- Directed by: David MacDonald
- Screenplay by: H. Fowler Mear
- Produced by: George King
- Starring: Claude Dampier John Garrick Kathleen Gibson Helen Haye
- Cinematography: Hone Glendinning
- Edited by: John Seabourne Sr.
- Music by: Kennedy Russell
- Production company: Embassy Pictures
- Distributed by: British Lion Films
- Release date: 1937;
- Running time: 68 minutes
- Country: United Kingdom
- Language: English

= Riding High (1937 film) =

Riding High (also known as Remember When) is a 1937 British comedy film directed by David MacDonald and starring Claude Dampier, John Garrick, Kathleen Gibson and Helen Haye. It was written by H. Fowler Mear and made at Shepperton Studios.

==Plot==
In 1880 in the village of Wakeham a bicycle race is to be held. There are two entrants of note: local blacksmith Tom Blake, eager to try out his new invention, the "safety cycle", and George Davenport、steward to lady of the manor Miss Broadbent. Davenport needs the prize money to cover up the deficit left by his embezzling. Blake and Davenport are also rivals in love – for the hand of Grace Meadows, the ward of Miss Broadbent. When Miss Broadbent's solicitor Septimus Earwicker lets slip that Blake has a new invention, Davenport has it vandalised. But Blake is able to build a new one in time for the race, and his machine, ridden by Earwicker, wins.

==Cast==
- Claude Dampier as Septimus Earwicker
- Helen Haye as Miss Ada Broadbent
- John Garrick as Tom Blake
- Kathleen Gibson as Grace Meadows
- John Warwick as George Davenport
- Billy Merson as Popping
- Mae Bacon as Mrs. Winterbottom
- Peter Gawthorne as Sir Joseph Wilmot
- Billy Holland as Jack Adamson
- Billy Bray as Ted Rance
- Aileen Latham as Fanny
- The Georgian Singers as minstrel singers
- Mansell & Ling as banjo duet
- Bertie Kendrick as boy vocalist
- Mike Johnson as mayor
- John Singer as Simon
- H. Victor Weske

== Reception ==
The Monthly Film Bulletin wrote: "This simple and naive story follows conventional lines. Its entertainment values are derived from its burlesque of contemporary social life and incidental amusing – if irrelevant – detail. ... Claude Dampier is in great form. His gags are funny, if occasionally vulgar, and his absurd but laughable manner as ridiculous as ever. Helen Haye makes an effective and dignified lady of the manor, and is a sane and humorous element in a somewhat fantastic world."

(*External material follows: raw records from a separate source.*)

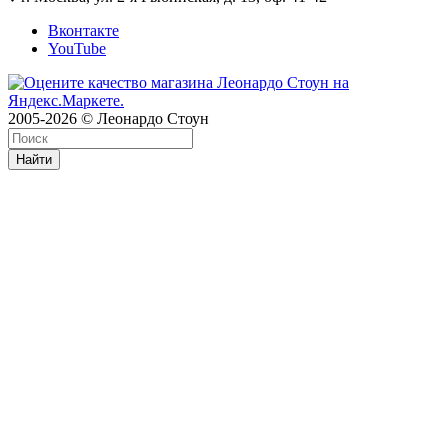
Вконтакте
YouTube
2005-2026 © Леонардо Стоун
Найти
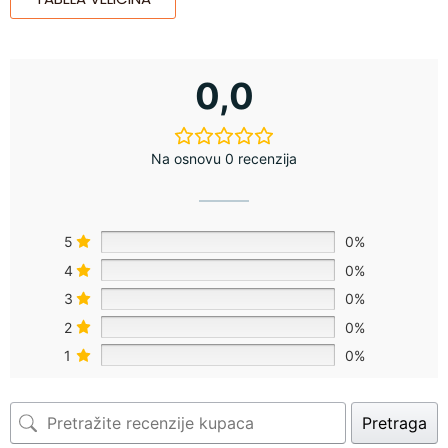
0,0
Na osnovu 0 recenzija
5
0%
4
0%
3
0%
2
0%
1
0%
Pretraga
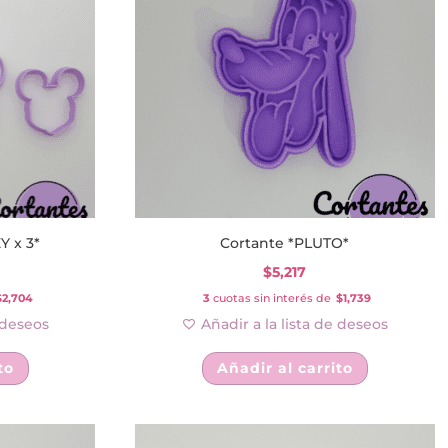
variantes.
variantes.
Las
Las
opciones
opciones
se
se
pueden
pueden
elegir
elegir
en
en
la
la
página
página
de
de
Y x 3*
Cortante *PLUTO*
producto
producto
$
5,217
$2,704
3
cuotas sin interés de
$1,739
e deseos
Añadir a la lista de deseos
to
Añadir al carrito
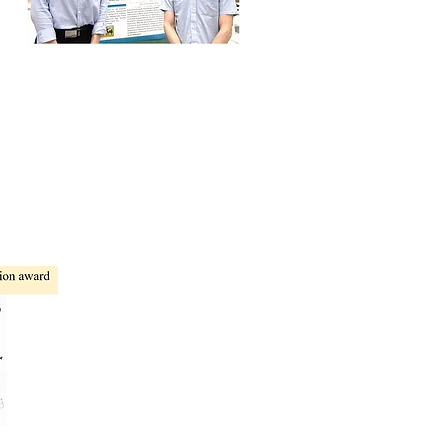
排面試
的生活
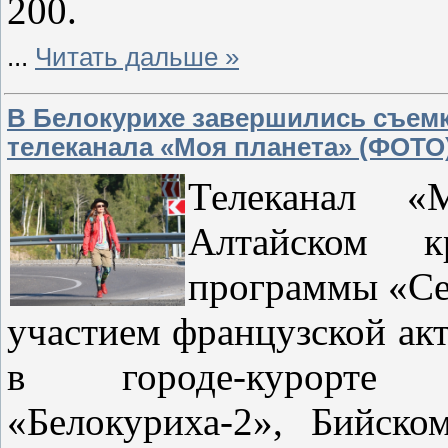
200.
...
Читать дальше »
В Белокурихе завершились съем
телеканала «Моя планета» (ФОТО
Телеканал «
Алтайском к
программы «Сес
участием французской ак
в городе-курорте Б
«Белокуриха-2», Бийск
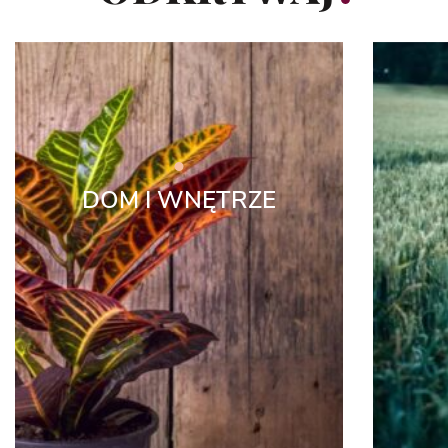
DOM I WNĘTRZE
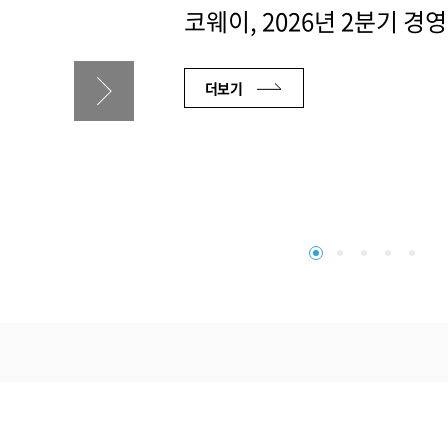
코웨이, 2026년 2분기 경
더보기
2026.08.04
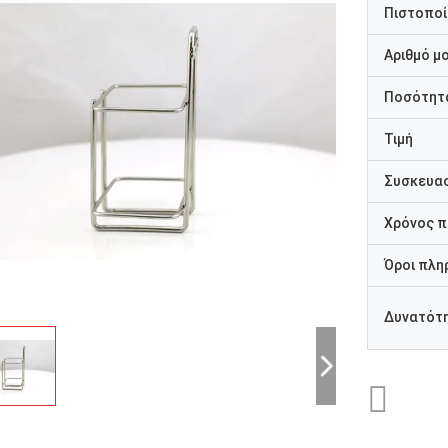
Πιστοποί
Αριθμό μ
Ποσότητα
Τιμή
Συσκευασ
Χρόνος 
Όροι πλη
Δυνατότ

Kine Weekly wrote: "It has in the eccentricities and quaint customs and manners of the period novel material for humour. The director is not, however, always equal to the wealth and opportunity, but between its bright and flat spots it marks up safe popular comedy entertainment. Incidentally, versatile as the cast is, fancy dress is the biggest aid to laughs. Staging is excellent. Novel light booking for the masses."